Some of the diplomats have also complained to Presidential aides that authorities at Weber Stadium did not pay any attention to them. Most of them had only focused on Minister Samarasinghe, leaving them to fend for themselves. This is attributed as one of the reasons why there was so much panic among the otherwise staid diplomats. Presidential Aides said that local politicians were also not happy with the visit specifically naming Amir Ali, Non Cabinet rank minister for Disaster Relief Services as not being in favour of the Group visiting Batticaloa.

Samarasinghe expressed disappointment that President Rajapaksa had not telephoned him or sent any message over the incident from China. Some of his aides even charged that Bogollagama was being set up at the highest levels to make accusations against Samarasinghe. Others were saying that it was probably the other way round, that Bogollagama was setting up the President saying that Samarasinghe was trying to wear his pants while he was away from the country, and doing the wrong things in the process, even endangering the lives of the diplomats. However, Samarasinghe's own account makes him come out the hero, smelling of roses.

The President returns today after signing eight agreements with China, one of which is where two Chinese companies will jointly develop the Hambantota Port. This is where sacked Minister of Ports and Aviation Mangala Samaraweera made an allegation claiming that the President's brother and one another close relative of his family, were involved in canvassing. He has also asked that a Select Committee go into his other allegation that Rajapaksa's Camp entered into a secret deal with the LTTE prior to the 2005 Presidential elections to win their support for Rajapaksa.

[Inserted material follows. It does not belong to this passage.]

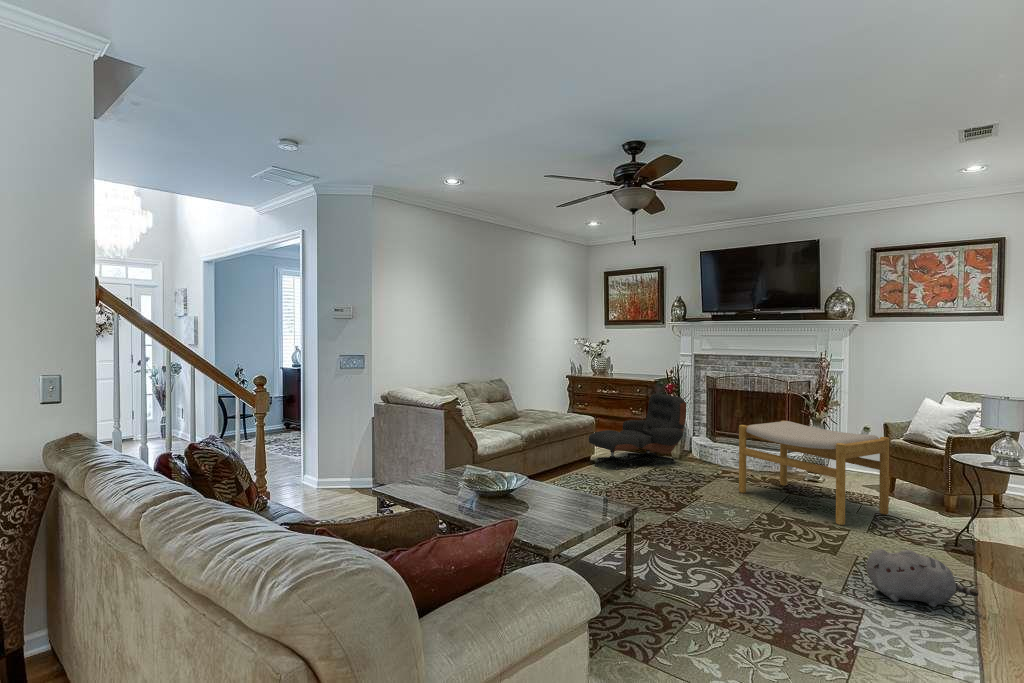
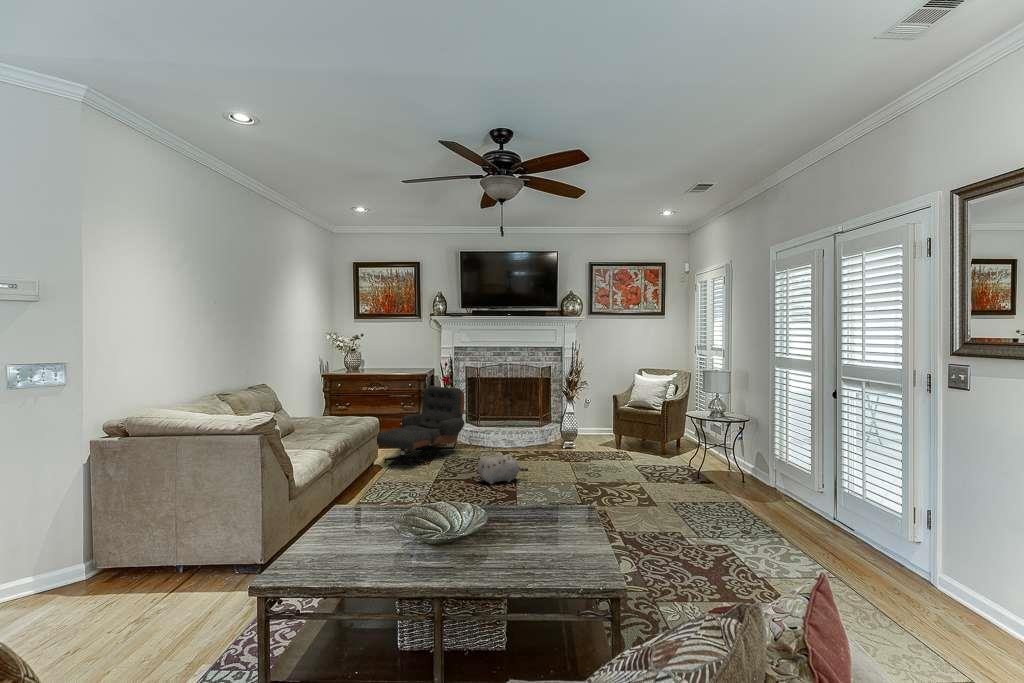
footstool: present [739,421,889,525] -> none [534,401,639,480]
plush toy: present [867,549,978,607] -> present [478,453,528,484]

In a tv appearance, the President tried to pooh-pooh this theory, but clearly fell short of convincing the public that the allegations lacked any basis. The Opposition United National Party is still discussing internally how to react to this glaring split within the Government camp; their inability to get a move on, and strike when the iron is hot, leaving the Government with not too much to worry about.

Instead, the Government is concentrating on neutralizing the Samaraweera factor, which is becoming a little more than a thorn in the flesh. Samaraweera's political side-kick, Sripathy Sooriyarachchi is also being targeted along with Samaraweera's personal buddy, millionaire businessman Tiran Alles.

CID detectives are probing both these men, Sooriyarachchi and Alles. While investigations have begun into a house owned in London, and a Land Rover that was issued to Sripathi Sooriyaratchchi going missing, the probe on Alles revolves around his mobile phone business deals with the LTTE. Sooriyarachchi is reported to have claimed that the vehicle is still in the garage undergoing repairs, but the inquiries relate to whether the house gifted to him in London was properly declared to relevant authorities, and how genuine his claim is.

The Alles inquiry has now proceeded to Court, but political moves are still afoot among certain quarters close to the President to strike a deal with the Samaraweera faction, and sweep all the allegations under the carpet.